Dümeni elimize alıp kendi hayatlarımızın kahramanları olduğumuz, potansiyellerimize gölge etmediğimiz, kendi iklimimize uygun topraklarda yeşerebildiğimiz günlere ışık olması dileğimle…
Kaynakça
- Baykara, Mehmet Umut, ”Beyazı Aydınlatan Bir Siyah: Rosa Parks”. Fikir Gelecek. 18 Nisan 2022, Web. 25.09.2024.
- ”Bilime Adanan Bir Ömür: Marie Curie”. Tübitak Bilim Genç.
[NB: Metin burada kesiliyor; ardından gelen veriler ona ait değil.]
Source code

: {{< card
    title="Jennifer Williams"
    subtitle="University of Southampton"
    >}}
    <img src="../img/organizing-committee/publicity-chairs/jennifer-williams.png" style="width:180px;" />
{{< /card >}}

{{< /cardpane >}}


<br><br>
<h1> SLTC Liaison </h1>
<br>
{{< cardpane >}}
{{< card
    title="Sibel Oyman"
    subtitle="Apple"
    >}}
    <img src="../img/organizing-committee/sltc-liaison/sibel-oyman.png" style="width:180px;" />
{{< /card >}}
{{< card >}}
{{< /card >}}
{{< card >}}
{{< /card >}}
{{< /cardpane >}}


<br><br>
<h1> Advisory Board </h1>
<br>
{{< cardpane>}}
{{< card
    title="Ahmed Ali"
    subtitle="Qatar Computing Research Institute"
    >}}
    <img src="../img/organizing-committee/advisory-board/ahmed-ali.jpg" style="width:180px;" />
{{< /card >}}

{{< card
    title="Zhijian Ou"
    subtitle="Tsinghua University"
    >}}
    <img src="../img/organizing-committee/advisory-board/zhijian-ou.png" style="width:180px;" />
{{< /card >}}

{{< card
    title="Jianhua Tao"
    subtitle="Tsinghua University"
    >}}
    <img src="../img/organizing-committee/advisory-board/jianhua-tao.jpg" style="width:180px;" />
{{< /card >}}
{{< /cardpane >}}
Ayşenur Okatan, 29 Mayıs 2024, Web. 19.09.2024.
- Demir, Berat. ”Kraliçe 1. Elizabeth Kimdir? Tudor Hanedanının Son Hükümdarı, İngiltere Tarihi İçin Neden Önemlidir?”. Evrim Ağacı. Çağrı Mert Bakırcı, 1 Ağustos 2021, Web. 20.09.2024.
- ”Frida Kahlo Kimdir? İlham Veren Biyografisi”. Her Yaşta. Web. 21.09.2024.
- ”Hürrem Sultan’ın Hayatı”. Kanuni Sultan Süleyman. 22 Eylül 2024, Web. 22.09.2024.
- ”Indira Gandhi: Asyalı Demir Leydi”. Bilgi Damlası. 2 Nisan 2023, Web. 19.09.2024.
- ”Kraliçenin Liderlik Sırları”. Capital. 1 Ocak 2001, Web. 23.09.2024.
- Özdikmen, T. ve Kartın, C. ”Britanya’nın Demir Leydisi: Margaret Thatcher’ın 1983’e Kadar Yaşamı”. KTÜEFAD, 1 (2021): 49-61.
- ”Postklasik Tarih: Jeanne d’Arc (1412 – 1431)”. Strategyturk. 8 Nisan 2019, Web. 22.09.2024.
- Yıldırım, Sait. ”Feminist Çalışmalarda Kadın Deneyimlerinin Önemi: Simone de Beauvoir Örneği”. Anemon Muş Alparslan Üniversitesi Sosyal Bilimler Dergisi 7.1 (2019): 145–150.
- Yüzüak, Enes. ”Margaret Thatcher Kimdir? Avrupa’nın İlk Kadın Başbakanı Neler Yapmıştır?”. Evrim Ağacı. Eda Alparslan, 31 Mayıs 2023, Web. 25.09.2024.
- Zeybek, Ahmet Levent. ”Persleri Dize Getiren Kraliçe Tomris Hatun”. Zorba TV. 14 Haziran 2023, Web. 20.09.2024.